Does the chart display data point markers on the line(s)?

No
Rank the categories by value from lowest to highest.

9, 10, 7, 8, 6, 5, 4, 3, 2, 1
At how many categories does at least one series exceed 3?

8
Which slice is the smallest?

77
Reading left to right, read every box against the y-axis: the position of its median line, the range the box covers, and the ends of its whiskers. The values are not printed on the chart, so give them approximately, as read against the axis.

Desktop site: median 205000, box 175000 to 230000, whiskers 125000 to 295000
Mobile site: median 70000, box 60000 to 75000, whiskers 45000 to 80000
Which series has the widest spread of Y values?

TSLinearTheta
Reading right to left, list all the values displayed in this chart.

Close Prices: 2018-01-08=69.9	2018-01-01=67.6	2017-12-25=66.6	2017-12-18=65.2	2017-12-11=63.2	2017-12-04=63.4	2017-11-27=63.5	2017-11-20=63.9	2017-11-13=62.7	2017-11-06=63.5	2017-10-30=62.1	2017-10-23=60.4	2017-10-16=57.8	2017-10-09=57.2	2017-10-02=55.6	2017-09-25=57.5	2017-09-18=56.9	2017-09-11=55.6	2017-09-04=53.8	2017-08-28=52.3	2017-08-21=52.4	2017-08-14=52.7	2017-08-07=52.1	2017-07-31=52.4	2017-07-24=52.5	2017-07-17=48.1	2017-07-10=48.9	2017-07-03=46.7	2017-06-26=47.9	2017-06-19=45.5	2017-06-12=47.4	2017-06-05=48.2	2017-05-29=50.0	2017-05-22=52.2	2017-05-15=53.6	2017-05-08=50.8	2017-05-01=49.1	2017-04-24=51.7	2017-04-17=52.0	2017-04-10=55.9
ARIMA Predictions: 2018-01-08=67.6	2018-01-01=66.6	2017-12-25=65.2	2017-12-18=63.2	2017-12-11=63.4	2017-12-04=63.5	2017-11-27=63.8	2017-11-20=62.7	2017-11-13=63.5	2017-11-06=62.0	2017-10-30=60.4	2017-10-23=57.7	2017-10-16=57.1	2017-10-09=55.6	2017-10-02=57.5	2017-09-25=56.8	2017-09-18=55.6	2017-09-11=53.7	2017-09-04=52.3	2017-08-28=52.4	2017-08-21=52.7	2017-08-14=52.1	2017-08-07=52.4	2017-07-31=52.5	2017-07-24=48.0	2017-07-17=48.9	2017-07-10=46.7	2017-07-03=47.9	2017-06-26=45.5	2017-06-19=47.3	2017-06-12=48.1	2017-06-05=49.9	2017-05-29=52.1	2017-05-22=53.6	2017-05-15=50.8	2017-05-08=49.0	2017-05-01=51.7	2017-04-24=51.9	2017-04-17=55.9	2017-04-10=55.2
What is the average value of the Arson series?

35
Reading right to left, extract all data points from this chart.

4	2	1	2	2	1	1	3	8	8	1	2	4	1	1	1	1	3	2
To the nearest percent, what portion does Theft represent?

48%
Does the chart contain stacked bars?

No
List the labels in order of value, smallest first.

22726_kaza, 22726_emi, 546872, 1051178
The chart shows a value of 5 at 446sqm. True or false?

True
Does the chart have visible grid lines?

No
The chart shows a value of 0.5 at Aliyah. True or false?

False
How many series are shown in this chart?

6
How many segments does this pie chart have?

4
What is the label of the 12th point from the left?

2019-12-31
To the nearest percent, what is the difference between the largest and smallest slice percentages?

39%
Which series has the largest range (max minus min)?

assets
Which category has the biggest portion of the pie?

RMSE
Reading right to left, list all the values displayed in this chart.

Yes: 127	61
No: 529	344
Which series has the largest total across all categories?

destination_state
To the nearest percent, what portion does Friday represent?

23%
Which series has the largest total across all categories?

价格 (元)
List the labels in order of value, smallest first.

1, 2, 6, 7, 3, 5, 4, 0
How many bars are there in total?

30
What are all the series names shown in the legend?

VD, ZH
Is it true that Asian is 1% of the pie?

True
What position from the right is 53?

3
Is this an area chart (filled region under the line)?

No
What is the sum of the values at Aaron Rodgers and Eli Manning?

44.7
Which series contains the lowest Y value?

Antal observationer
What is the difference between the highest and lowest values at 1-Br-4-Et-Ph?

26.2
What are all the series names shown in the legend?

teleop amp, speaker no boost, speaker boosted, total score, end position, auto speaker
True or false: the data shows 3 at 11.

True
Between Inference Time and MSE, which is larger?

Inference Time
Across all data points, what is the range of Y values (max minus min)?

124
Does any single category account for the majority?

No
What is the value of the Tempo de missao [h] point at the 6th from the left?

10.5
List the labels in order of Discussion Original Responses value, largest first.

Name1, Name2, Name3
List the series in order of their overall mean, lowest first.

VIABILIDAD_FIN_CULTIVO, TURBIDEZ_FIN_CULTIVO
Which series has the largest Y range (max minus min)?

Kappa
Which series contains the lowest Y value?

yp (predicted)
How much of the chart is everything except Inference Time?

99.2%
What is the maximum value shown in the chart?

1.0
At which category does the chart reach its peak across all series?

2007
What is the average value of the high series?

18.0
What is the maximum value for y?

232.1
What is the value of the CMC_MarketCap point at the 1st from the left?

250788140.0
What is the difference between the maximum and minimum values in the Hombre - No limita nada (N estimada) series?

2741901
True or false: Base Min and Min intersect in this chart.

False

=-=-=-=-=

Instructions for the task: Convert all of the data above into a JSON list of strings, with one string per line and blank lines left out.

Written reply:
[
  "Does the chart display data point markers on the line(s)?",
  "No",
  "Rank the categories by value from lowest to highest.",
  "9, 10, 7, 8, 6, 5, 4, 3, 2, 1",
  "At how many categories does at least one series exceed 3?",
  "8",
  "Which slice is the smallest?",
  "77",
  "Reading left to right, read every box against the y-axis: the position of its median line, the range the box covers, and the ends of its whiskers. The values are not printed on the chart, so give them approximately, as read against the axis.",
  "Desktop site: median 205000, box 175000 to 230000, whiskers 125000 to 295000",
  "Mobile site: median 70000, box 60000 to 75000, whiskers 45000 to 80000",
  "Which series has the widest spread of Y values?",
  "TSLinearTheta",
  "Reading right to left, list all the values displayed in this chart.",
  "Close Prices: 2018-01-08=69.9\t2018-01-01=67.6\t2017-12-25=66.6\t2017-12-18=65.2\t2017-12-11=63.2\t2017-12-04=63.4\t2017-11-27=63.5\t2017-11-20=63.9\t2017-11-13=62.7\t2017-11-06=63.5\t2017-10-30=62.1\t2017-10-23=60.4\t2017-10-16=57.8\t2017-10-09=57.2\t2017-10-02=55.6\t2017-09-25=57.5\t2017-09-18=56.9\t2017-09-11=55.6\t2017-09-04=53.8\t2017-08-28=52.3\t2017-08-21=52.4\t2017-08-14=52.7\t2017-08-07=52.1\t2017-07-31=52.4\t2017-07-24=52.5\t2017-07-17=48.1\t2017-07-10=48.9\t2017-07-03=46.7\t2017-06-26=47.9\t2017-06-19=45.5\t2017-06-12=47.4\t2017-06-05=48.2\t2017-05-29=50.0\t2017-05-22=52.2\t2017-05-15=53.6\t2017-05-08=50.8\t2017-05-01=49.1\t2017-04-24=51.7\t2017-04-17=52.0\t2017-04-10=55.9",
  "ARIMA Predictions: 2018-01-08=67.6\t2018-01-01=66.6\t2017-12-25=65.2\t2017-12-18=63.2\t2017-12-11=63.4\t2017-12-04=63.5\t2017-11-27=63.8\t2017-11-20=62.7\t2017-11-13=63.5\t2017-11-06=62.0\t2017-10-30=60.4\t2017-10-23=57.7\t2017-10-16=57.1\t2017-10-09=55.6\t2017-10-02=57.5\t2017-09-25=56.8\t2017-09-18=55.6\t2017-09-11=53.7\t2017-09-04=52.3\t2017-08-28=52.4\t2017-08-21=52.7\t2017-08-14=52.1\t2017-08-07=52.4\t2017-07-31=52.5\t2017-07-24=48.0\t2017-07-17=48.9\t2017-07-10=46.7\t2017-07-03=47.9\t2017-06-26=45.5\t2017-06-19=47.3\t2017-06-12=48.1\t2017-06-05=49.9\t2017-05-29=52.1\t2017-05-22=53.6\t2017-05-15=50.8\t2017-05-08=49.0\t2017-05-01=51.7\t2017-04-24=51.9\t2017-04-17=55.9\t2017-04-10=55.2",
  "What is the average value of the Arson series?",
  "35",
  "Reading right to left, extract all data points from this chart.",
  "4\t2\t1\t2\t2\t1\t1\t3\t8\t8\t1\t2\t4\t1\t1\t1\t1\t3\t2",
  "To the nearest percent, what portion does Theft represent?",
  "48%",
  "Does the chart contain stacked bars?",
  "No",
  "List the labels in order of value, smallest first.",
  "22726_kaza, 22726_emi, 546872, 1051178",
  "The chart shows a value of 5 at 446sqm. True or false?",
  "True",
  "Does the chart have visible grid lines?",
  "No",
  "The chart shows a value of 0.5 at Aliyah. True or false?",
  "False",
  "How many series are shown in this chart?",
  "6",
  "How many segments does this pie chart have?",
  "4",
  "What is the label of the 12th point from the left?",
  "2019-12-31",
  "To the nearest percent, what is the difference between the largest and smallest slice percentages?",
  "39%",
  "Which series has the largest range (max minus min)?",
  "assets",
  "Which category has the biggest portion of the pie?",
  "RMSE",
  "Reading right to left, list all the values displayed in this chart.",
  "Yes: 127\t61",
  "No: 529\t344",
  "Which series has the largest total across all categories?",
  "destination_state",
  "To the nearest percent, what portion does Friday represent?",
  "23%",
  "Which series has the largest total across all categories?",
  "价格 (元)",
  "List the labels in order of value, smallest first.",
  "1, 2, 6, 7, 3, 5, 4, 0",
  "How many bars are there in total?",
  "30",
  "What are all the series names shown in the legend?",
  "VD, ZH",
  "Is it true that Asian is 1% of the pie?",
  "True",
  "What position from the right is 53?",
  "3",
  "Is this an area chart (filled region under the line)?",
  "No",
  "What is the sum of the values at Aaron Rodgers and Eli Manning?",
  "44.7",
  "Which series contains the lowest Y value?",
  "Antal observationer",
  "What is the difference between the highest and lowest values at 1-Br-4-Et-Ph?",
  "26.2",
  "What are all the series names shown in the legend?",
  "teleop amp, speaker no boost, speaker boosted, total score, end position, auto speaker",
  "True or false: the data shows 3 at 11.",
  "True",
  "Between Inference Time and MSE, which is larger?",
  "Inference Time",
  "Across all data points, what is the range of Y values (max minus min)?",
  "124",
  "Does any single category account for the majority?",
  "No",
  "What is the value of the Tempo de missao [h] point at the 6th from the left?",
  "10.5",
  "List the labels in order of Discussion Original Responses value, largest first.",
  "Name1, Name2, Name3",
  "List the series in order of their overall mean, lowest first.",
  "VIABILIDAD_FIN_CULTIVO, TURBIDEZ_FIN_CULTIVO",
  "Which series has the largest Y range (max minus min)?",
  "Kappa",
  "Which series contains the lowest Y value?",
  "yp (predicted)",
  "How much of the chart is everything except Inference Time?",
  "99.2%",
  "What is the maximum value shown in the chart?",
  "1.0",
  "At which category does the chart reach its peak across all series?",
  "2007",
  "What is the average value of the high series?",
  "18.0",
  "What is the maximum value for y?",
  "232.1",
  "What is the value of the CMC_MarketCap point at the 1st from the left?",
  "250788140.0",
  "What is the difference between the maximum and minimum values in the Hombre - No limita nada (N estimada) series?",
  "2741901",
  "True or false: Base Min and Min intersect in this chart.",
  "False"
]